When your products are being sold through partner channels, those partners are seeing customer reactions, hearing objections, and learning what drives purchase decisions. This frontline insight is invaluable for product development, pricing strategy, competitive positioning, and marketing messaging. But it only creates value if it flows back to your organization and informs decision-making.
Similarly, partners need feedback from you—about industry trends, upcoming product launches, changes in strategy, and performance data. These bi-directional feedback loops strengthen the partnership and enable both parties to adapt more effectively to market changes.
Scale Through Standardization and Customization
One of the challenges in scaling partnerships is balancing standardization with customization. Standardization creates efficiency—common processes, tools, training programs, and support structures that can be deployed across multiple partners. Customization creates effectiveness—adapting your approach to each partner’s unique business model, culture, and customer base.
The key is knowing where to standardize and where to customize. Core product knowledge, basic training materials, and fundamental support processes can often be standardized. But go-to-market strategies, marketing campaigns, and sales approaches may need customization to align with each partner’s brand and customer relationships.
Lurie’s experience working with diverse retailers—from warehouse clubs to electronics specialists to mass merchants—required this balanced approach. While fundamental partnership principles remained consistent, the execution varied based on each retailer’s unique characteristics and needs.
Measure Partnership Health, Not Just Outcomes
Most organizations measure partnership performance through outcome metrics: revenue generated, customers acquired, market share gained. These metrics are important, but they’re lagging indicators. By the time they show problems, the partnership may already be in trouble.
Leading organizations also measure partnership health through indicators like relationship quality, operational effectiveness, strategic alignment, and partner satisfaction. These metrics help identify issues early and enable proactive management rather than reactive problem-solving.
Regular partnership health assessments—conducted formally through surveys and reviews, and informally through ongoing dialogue—help leaders understand where partnerships are thriving and where they need attention. This allows for course corrections before minor issues become major problems.
View Partnerships as Strategic Assets
Perhaps the most important lesson from Lurie’s success in building and scaling partnerships is treating them as strategic assets, not just distribution channels or tactical relationships. Strategic partnerships can provide competitive advantages that are difficult for competitors to replicate, create barriers to entry, and enable capabilities that would be expensive or time-consuming to build internally.
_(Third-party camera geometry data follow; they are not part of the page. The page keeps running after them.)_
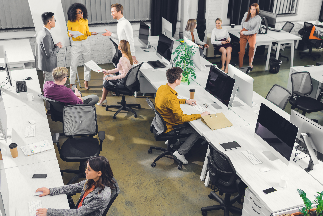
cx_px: 162
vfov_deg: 33.4
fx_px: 359
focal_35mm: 40
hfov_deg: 48.4
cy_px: 108
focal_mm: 40
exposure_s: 1/200
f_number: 3.2
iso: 64
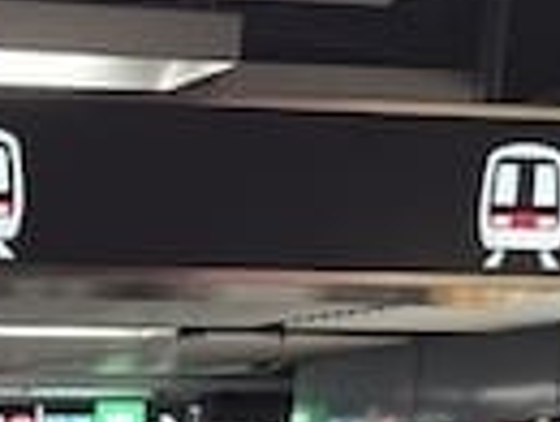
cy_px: 1016
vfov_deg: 9.4
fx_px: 2285
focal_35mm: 141
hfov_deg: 12.4
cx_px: -547
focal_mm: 6.3
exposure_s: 1/100
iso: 320
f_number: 1.7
This means investing in partnership capability as an organizational competency—developing people who are skilled at building and managing partnerships, creating systems and processes that support partnership success, and building a culture that values collaborative success.
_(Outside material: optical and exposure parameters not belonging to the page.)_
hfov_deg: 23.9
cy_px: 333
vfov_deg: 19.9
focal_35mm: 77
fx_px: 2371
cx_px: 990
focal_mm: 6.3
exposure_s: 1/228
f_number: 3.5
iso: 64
In an increasingly complex and interconnected business environment, the ability to build, manage, and scale strategic partnerships is a differentiating capability. Glenn Lurie’s success in this area demonstrates that when leaders approach partnerships with strategic intentionality, aligned incentives, meaningful investment, and a long-term perspective, they can create growth engines that benefit all parties and create sustainable competitive advantage.